5.3 - O exequente cedeu, temporariamente e de forma gratuita ao filho dos executados, DD, uma casa para este morar, no Brasil;

5.4 - No dia 16 de Setembro de 2004, no Cartório Notarial de Peso da Régua, DD, na qualidade de sócio da sociedade com a firma «S......, Ldª» constituiu seu procurador CC, mediante procuração cujos termos constam de fls.64 dos autos;

5.5 - A letra dada à execução foi assinada pelos executados, no local destinado ao aceite;

5.6 - O exequente fez um empréstimo aos executados, tendo em 18/11/2004 emitido o cheque n°000000000, no valor de 74.819,68 €, sacado sobre o «Banco Millenium BCP», emitido à ordem do executado BB;

5.7 - O executado recebeu essa quantia;

5.8 - Em 3 de Maio de 2005, o exequente emitiu um cheque no valor de 25.000,00 € com o n°0000000000 à ordem do executado marido, também sacado sobre o «Banco Millenium BCP»;

5.9 - O executado recebeu e fez sua tal quantia;

5.10 - Sobre a quantia referida na resposta dada ao artigo 5.6, o executado marido emitiu a declaração junta a fls.25, a qual foi integralmente escrita no escritório daquele, onde o exequente compareceu para lhe entregar o cheque que tem a mesma data;

5.11 - Respeitante à quantia mencionada na resposta dada ao artigo 5.8 por acordo entre o exequente e os executados, foi acertado, na data que consta da letra dada à execução, que a quantia devida naquele momento era a de 31.992,78 €, a qual foi preenchida pela executada;

5.12 - O filho dos executados, DD, em Setembro de 2004 pretendia ir para o Brasil por se encontrar com problemas financeiros, e foi apresentado ao exequente por uma amiga comum, EE, a pedido de quem o exequente lhe emprestou uma vivenda que possuía em Salvador da Baía;

5.13 - Apesar de o aludido filho dos executados ter outorgado a favor do exequente a procuração referida, este nunca praticou qualquer acto com a mesma;

5.14 - O exequente pediu aos executados para lhe pagarem os valores em débito;

5.15 - Os executados responderam que iriam vender um terreno e a seguir lhe pagariam;

5.16 - O executado pediu o valor constante da execução apensa por carta registada datada de 14/1/2009.»
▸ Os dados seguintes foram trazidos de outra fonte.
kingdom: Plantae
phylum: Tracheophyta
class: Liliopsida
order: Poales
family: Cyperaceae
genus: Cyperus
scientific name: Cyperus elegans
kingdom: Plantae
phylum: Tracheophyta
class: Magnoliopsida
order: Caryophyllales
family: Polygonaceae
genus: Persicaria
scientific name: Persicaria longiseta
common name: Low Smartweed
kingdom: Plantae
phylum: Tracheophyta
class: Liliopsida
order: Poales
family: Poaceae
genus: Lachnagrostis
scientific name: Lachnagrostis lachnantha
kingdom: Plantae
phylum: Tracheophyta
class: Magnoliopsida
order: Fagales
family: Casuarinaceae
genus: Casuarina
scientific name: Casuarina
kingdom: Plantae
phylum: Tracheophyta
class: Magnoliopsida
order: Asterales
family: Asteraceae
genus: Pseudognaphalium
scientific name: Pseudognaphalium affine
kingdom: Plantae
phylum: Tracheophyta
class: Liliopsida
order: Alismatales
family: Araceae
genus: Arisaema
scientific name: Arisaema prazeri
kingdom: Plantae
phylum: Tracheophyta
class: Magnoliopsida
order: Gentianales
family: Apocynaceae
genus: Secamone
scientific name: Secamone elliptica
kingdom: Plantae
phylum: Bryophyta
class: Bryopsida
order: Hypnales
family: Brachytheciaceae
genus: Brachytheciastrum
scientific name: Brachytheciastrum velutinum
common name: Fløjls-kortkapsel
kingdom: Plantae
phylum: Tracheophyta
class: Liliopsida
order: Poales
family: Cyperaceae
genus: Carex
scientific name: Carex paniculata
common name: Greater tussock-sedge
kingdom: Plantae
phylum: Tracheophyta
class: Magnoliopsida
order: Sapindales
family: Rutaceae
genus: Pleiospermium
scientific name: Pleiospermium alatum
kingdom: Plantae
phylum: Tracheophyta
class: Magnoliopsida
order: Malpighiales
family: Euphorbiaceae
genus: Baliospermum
4. Está em causa a exequibilidade dos documentos de fls. 25 (a declaração assinada pelo executado) e de fls. 27 (a letra).

Entendeu-se em 1ª Instância que a declaração de fls. 25, conjugada com a prova feita (“factualidade vertida nos pontos 5.6, 5.7, 5.8, 5.9, 5.10. 5.11 e 5.15”), incorpora um reconhecimento de dívida (nº 1 do artigo 458º do Código Civil); que a “relação fundamental” correspondente era um mútuo; que tal mútuo era nulo por falta de forma; mas que, “sendo devida a quantia em questão”, se aplicava o regime da nulidade (que é de conhecimento oficioso), reduzindo à taxa legal a taxa de juro estipulada.

No que respeita à letra, a 1ª Instância considerou estar também assente “um empréstimo inicial pelo exequente aos executados no montante de € 25.000,00, quantia entregue por cheque (5.6), a qual o executado recebeu (5.7) e que por acordo entre os executados e exequente, aquando do preenchimento da letra exequenda, foi estipulado que a quantia então em dívida correspondia a € 31.992,78 (5.11)”; julgou improcedente a alegação de se tratar de uma letra em branco abusivamente preenchida; e concluiu que, “consequentemente (…), não podem os executados/oponentes eximir-se ao cumprimento da obrigação cartular que assumiram”.

Com estas correcções, determinou o prosseguimento da execução.

A Relação, todavia, decidiu que os documentos apresentados não tinham força executiva.

Quanto ao de fls. 25, porque “a dita ‘declaração’ apresentada como título executivo, para lá de não reflectir um reconhecimento de dívida, não reconhece a existência de uma obrigação decorrente de um contrato de mútuo, nem o exequente alegou no requerimento inicial a realidade desse negócio, fonte da obrigação exequenda. Em suma (…), o contrato de mútuo que veio a provar-se e em que radica a obrigação exequenda no montante de 74.819,68 €, ainda que nulo, não surge reflectido nesse documento. Como tal, o mesmo carece de força executiva ou exequibilidade”, não cabendo apelar ao regime previsto no nº 1 do artigo 289º do Código Civil.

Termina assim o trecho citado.